国师怎么还是黑化了 第5节(第3/3页)

三宫六院,哪里有那么多的事要禀报,那些兜满一袖子的话若真正要写下来,有用的不过两三句,大多数是根本无话可写,直接留下竹卷不交。

    于是最终交到鹤知知那里的竹卷也就只装满了一托盘。

    鹤知知从母后那里请来了一位熟悉后宫事务的女官,替自己先行审阅。

    若是诉求符合后宫惯例的,直接发下各所照办。其余的,再交给鹤知知亲自来看。

    如此一来,原本要费上一上午工夫的事情,在鹤知知边用早膳边看竹卷的一刻钟里便能解决,金露殿里清净不少。

    忙完正事,鹤知知不忘嘱咐侍女再收拾一遍隔间,不能有灰尘,瓜果要洁净,最好再熏一遍檀香,国师喜欢。

    又到了国师来讲经的日子,鹤知知心道,这回可不能再怠慢。

    上回气得他拂袖而去,这回定要叫他高高兴兴的才行。

    圆脸圆眼名叫瞳瞳的侍女非常乖巧,拿起擦布结结实实地将桌椅又擦了一遍,见公主站在一旁嘴唇含笑若有所思,便悄悄对公主道:“殿下,国师来的时候,殿下总是很高兴。”

    鹤知知抹了抹脸:“有吗?我只是在想高兴的事情而已。”

    瞳瞳咧着嘴对她傻笑。

    月鸣殿中,此时正在招待客人,那位贵客已在里面坐了有两个时辰。

    从东海快马赶回的丁洋王世子到了王城,却没有先进宫请安,而是绕到了皇城西北角的将龙塔,来找高塔上的国师。
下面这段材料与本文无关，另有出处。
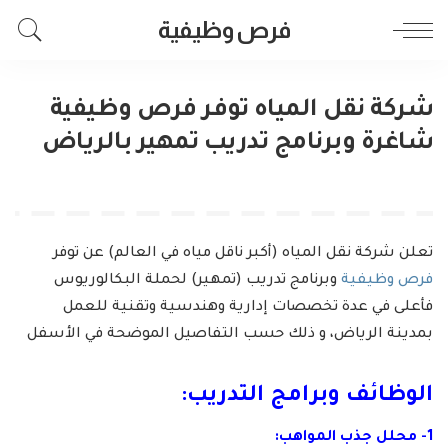
فرص وظيفية
شركة نقل المياه توفر فرص وظيفية
شاغرة وبرنامج تدريب تمهير بالرياض
تعلن شركة نقل المياه (أكبر ناقل مياه في العالم) عن توفر
فرص وظيفية
وبرنامج تدريب (تمهير) لحملة البكالوريوس
فأعلى في عدة تخصصات إدارية وهندسية وتقنية للعمل
بمدينة الرياض، و ذلك حسب التفاصيل الموضحة في الأسفل
الوظائف وبرامج التدريب:
1- محلل جذب المواهب:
    睢昼十岁之前曾在东海丁洋王府住过一段时间,与世子便是那时起相熟。

    两人面对面隔桌而坐,世子低头转着茶杯,皱眉打量水面上飘着的花瓣。

    “粉色的茶。”世子啧啧有声,“在东海边境,粉色的姑娘都少见。”

    两人多年不见,但常有书信往来,言谈之间十分熟稔,今日长谈过后,更是连最后一点顾忌和生疏也没了。

    睢昼直言道:“你今日初回皇城,宫中恐怕都还没收到消息。你应该先去面见皇后与公主。”

    “为何?就因为臣子应当效忠?”世子嗤道,“我早就不信愚忠那一套。更何况,先帝早逝,大权旁落,如今这皇后、公主,弱女之辈,哪里值得什么忠心。依我说,我宁愿效忠于你,我方才说过,整个东海反正一直听你调令。”